Le Sénat a tenu, le 7 août à Brazzaville, une séance de questions orales avec débat consacrée à plusieurs préoccupations qui touchent directement la population congolaise. Présidée par Pierre Ngolo, la séance a réuni une importante partie du gouvernement autour de questions portant notamment sur les pensions des retraités, l’approvisionnement en carburant, les difficultés d’accès à l’électricité et à l’eau, la délivrance des passeports, les recrutements dans la fonction publique ou encore la lutte contre la fraude administrative.
Des réponses attendues sur les retraites et les finances publiques
Le Premier ministre, Anatole Collinet Makosso, a notamment été interpellé sur l’harmonisation de la valeur du point d’indice à 300 FCFA pour les retraités de la Caisse des retraités fonctionnaires. Il a rappelé que cette revendication fait l’objet de discussions avec les représentants des retraités, mais que sa mise en œuvre nécessiterait environ 2,7 milliards FCFA supplémentaires par mois, dans un contexte où le paiement régulier des pensions reste lui-même un défi.
La question de la publication de la loi de finances 2026 au Journal officiel a également été soulevée. Le chef du gouvernement a évoqué des contraintes techniques et logistiques et assuré que des dispositions seront prises afin que les prochaines lois de finances soient publiées dans les délais.
Carburant : la production nationale reste insuffisante
Les difficultés d’approvisionnement en produits pétroliers ont également occupé une place importante dans les échanges. Le ministre des Hydrocarbures, Stev Simplice Onanga, a expliqué que la production nationale ne couvre actuellement qu’environ 60 % des besoins en essence et en gasoil, les 40 % restants étant assurés par les importations.
Face à cette situation, le gouvernement mise notamment sur la transformation des fiouls en produits blancs et sur la construction d’une raffinerie-pétrochimie. Le ministre a par ailleurs annoncé un retour à l’équilibre de l’approvisionnement en gasoil dans les prochains jours.
Électricité et eau : des capacités à renforcer
Sur le front énergétique, le ministre Bruno Jean Richard Itoua a présenté les ambitions du gouvernement pour augmenter progressivement la production électrique. Celle-ci devrait atteindre 3 000 mégawatts en 2028, 5 000 mégawatts en 2030 et 10 000 mégawatts à l’horizon 2040, grâce notamment à la réhabilitation des infrastructures et à une implication accrue du secteur privé.
L’accès à l’eau demeure également un enjeu majeur.
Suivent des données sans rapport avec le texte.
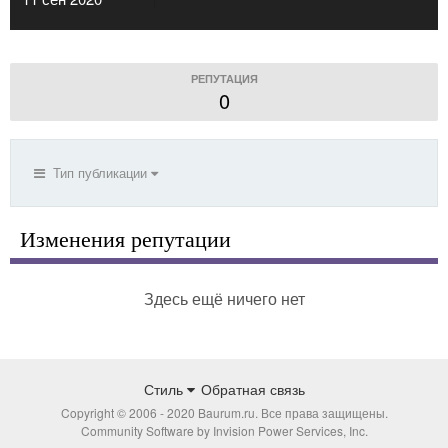
РЕПУТАЦИЯ
0
Тип публикации
Изменения репутации
Здесь ещё ничего нет
Стиль
Обратная связь
Copyright © 2006 - 2020 Baurum.ru. Все права защищены.
Community Software by Invision Power Services, Inc.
À Brazzaville, le taux de satisfaction des besoins est actuellement estimé à 41 %. La construction d’une nouvelle usine de traitement d’eau au Djoué figure parmi les projets destinés à améliorer cette situation.
Fonction publique et documents administratifs : accélérer la digitalisation
La séance a aussi permis de revenir sur les attroupements observés en juillet devant le ministère de la Fonction publique. Pierre Mabiala a précisé qu’ils ne correspondaient pas à une campagne officielle de recrutement, mais que les 32 000 dossiers déposés seront néanmoins classés et conservés afin d’être pris en compte lors de futures campagnes, selon les procédures en vigueur.
La lutte contre la fraude administrative a également été évoquée, notamment concernant les documents d’état civil et les passeports. Le gouvernement prévoit de poursuivre la digitalisation des documents et de renforcer les mécanismes de contrôle. Pour les passeports, un premier lot de 25 000 documents est annoncé pour septembre, sur les 100 000 prévus.
Des préoccupations qui dépassent les seuls grands secteurs
Les sénateurs ont enfin abordé plusieurs autres sujets, parmi lesquels le coût des billets d’avion vers la Likouala, le commerce en ligne, l’accompagnement des acteurs agro-pastoraux, l’exécution du Plan national de développement, l’exploitation minière, les déchets électroniques ou encore la relance de la Société des postes et de l’épargne du Congo.
À travers cette séance, le Sénat a ainsi offert un espace de confrontation directe entre les préoccupations exprimées par les représentants des populations et les réponses du gouvernement. Une démarche qui permet également de mesurer les difficultés persistantes, mais aussi les réformes et investissements envisagés pour y répondre.